Apa yang akan dilakukan Irian Murib setelah menyandang gelar sebagai Sarjana Pendidikan guru? Diceritakannya, awalnya dia tidak ingin bercita-cita sebagai guru, tetapi karena orang tua, utamanya ibu berpesan jika bidang Pendidikan dan kesehatan masih sangat banyak dibutuhkan di tanah kelahirannya, maka dia akhirnya memilih PGSD setelah lulus SMK.
“Saya mengikuti saran orang tua, lalu saya memilih FKIP dan mengambil PGSD. Setelah ini saya mau ambil Pendidikan Profesi Guru (PPG) agar nanti setelah kembali saya benar-benar menjadi guru professional. Beruntung saya memilih Kampus Unusa, karena teman dan dosennya baik dan banyak membantu,” katanya.
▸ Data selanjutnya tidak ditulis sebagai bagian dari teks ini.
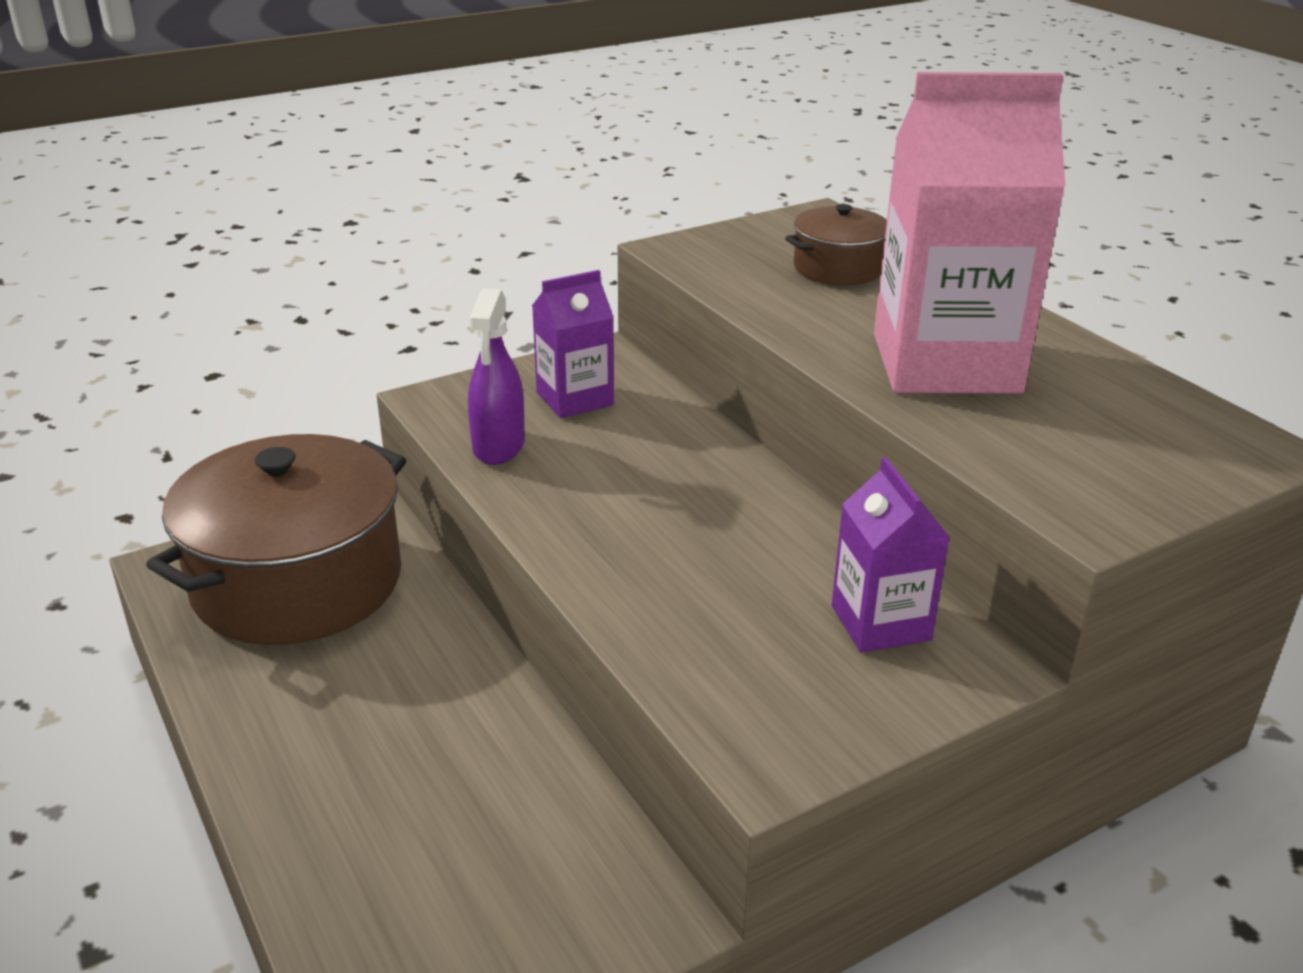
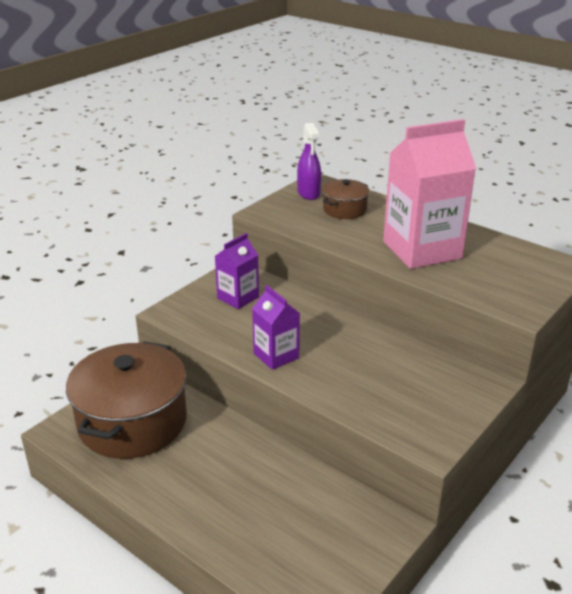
camera: 20 degrees left, 0 degrees up
(499, 446) = (218, 330): purple spray bottle -> purple spray bottle (308, 193)
(880, 623) = (440, 374): purple carton -> purple carton (276, 355)

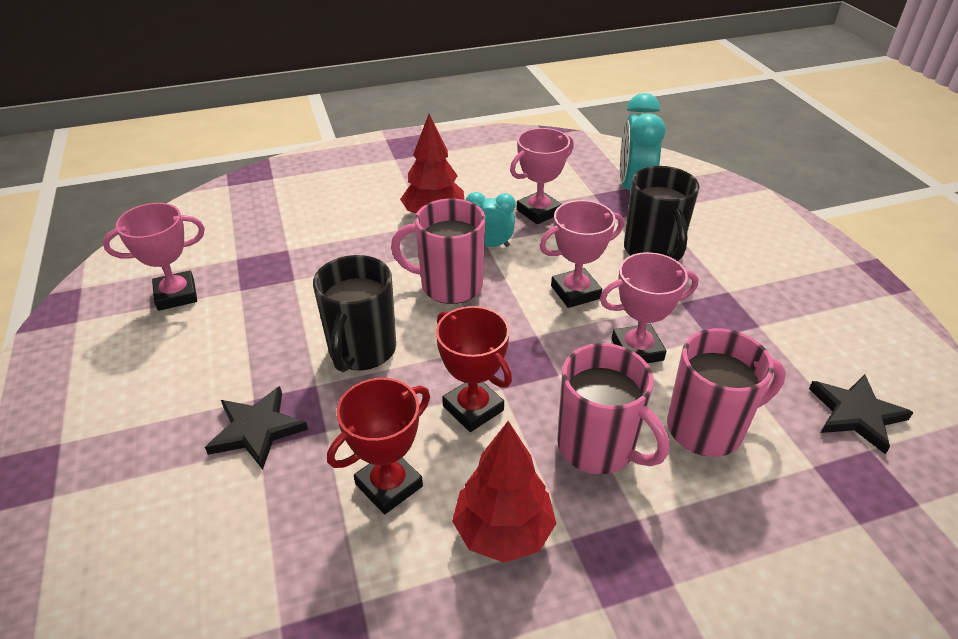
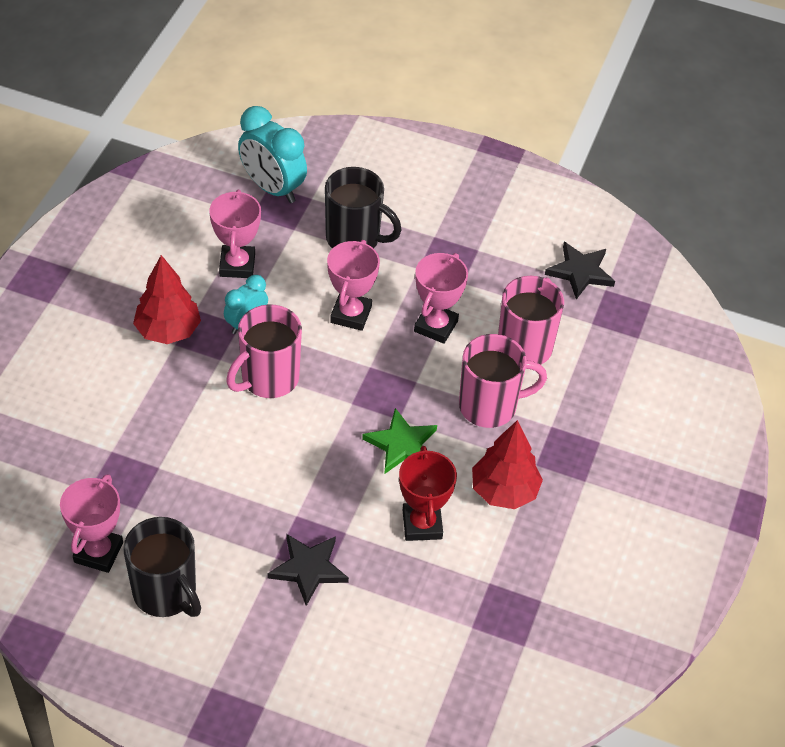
camera: 55 degrees left, 10 degrees up
(362, 350) = (287, 471): black mug -> black mug (166, 593)
(473, 408) = (401, 444): red trophy -> green star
Diungkapkan Irian Murib, awalnya dia tidak tahu jika Unusa adalah kampus milik yayasan Islam, tapi karena dia ingin menjadi guru dan kampusnya cukup memiliki fasilitas bagus, dia kemudian memilih Unusa dan memperoleh beasiswa dari Freeport.
“Awalnya saya canggung untuk bergaul, karena sebagian mahasiswanya adalah perempuan, tapi setelah berjalan beberapa lama, kampus ini mengasyikan dan nyaman, baik dosen dan mahasiswanya mau menghoramti perbedaan. Kini saya betah berlama-lama di kampus,” katanya.
Pria kelahiran Beofa, Papua, 23 April 1999 ini berniat akan Kembali ke kampung halamannya untuk mengabdikan diri sebagai pendidik. Dia telah membuktikannya saat menyusun skripsi dibawah dosen pembimbing Akhwani.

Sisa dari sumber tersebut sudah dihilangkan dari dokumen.